* **Exercise directions**:
Transcribe the text of each of the following items line by line, exactly as it appears, omitting the pictures.

* **Data**:
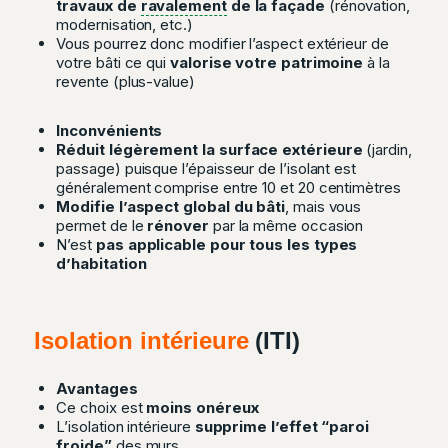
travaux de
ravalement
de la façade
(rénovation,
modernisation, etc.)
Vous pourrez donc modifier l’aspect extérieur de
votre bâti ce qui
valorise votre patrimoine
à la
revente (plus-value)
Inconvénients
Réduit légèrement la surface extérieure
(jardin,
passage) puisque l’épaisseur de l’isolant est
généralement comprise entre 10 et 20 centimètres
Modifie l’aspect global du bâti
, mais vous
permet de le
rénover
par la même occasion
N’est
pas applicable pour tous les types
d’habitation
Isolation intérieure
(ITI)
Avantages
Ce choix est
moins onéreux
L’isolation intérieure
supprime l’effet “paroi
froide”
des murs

* **Problem solution**:
travaux de
ravalement
de la façade
(rénovation,
modernisation, etc.)
Vous pourrez donc modifier l’aspect extérieur de
votre bâti ce qui
valorise votre patrimoine
à la
revente (plus-value)
Inconvénients
Réduit légèrement la surface extérieure
(jardin,
passage) puisque l’épaisseur de l’isolant est
généralement comprise entre 10 et 20 centimètres
Modifie l’aspect global du bâti
, mais vous
permet de le
rénover
par la même occasion
N’est
pas applicable pour tous les types
d’habitation
Isolation intérieure
(ITI)
Avantages
Ce choix est
moins onéreux
L’isolation intérieure
supprime l’effet “paroi
froide”
des murs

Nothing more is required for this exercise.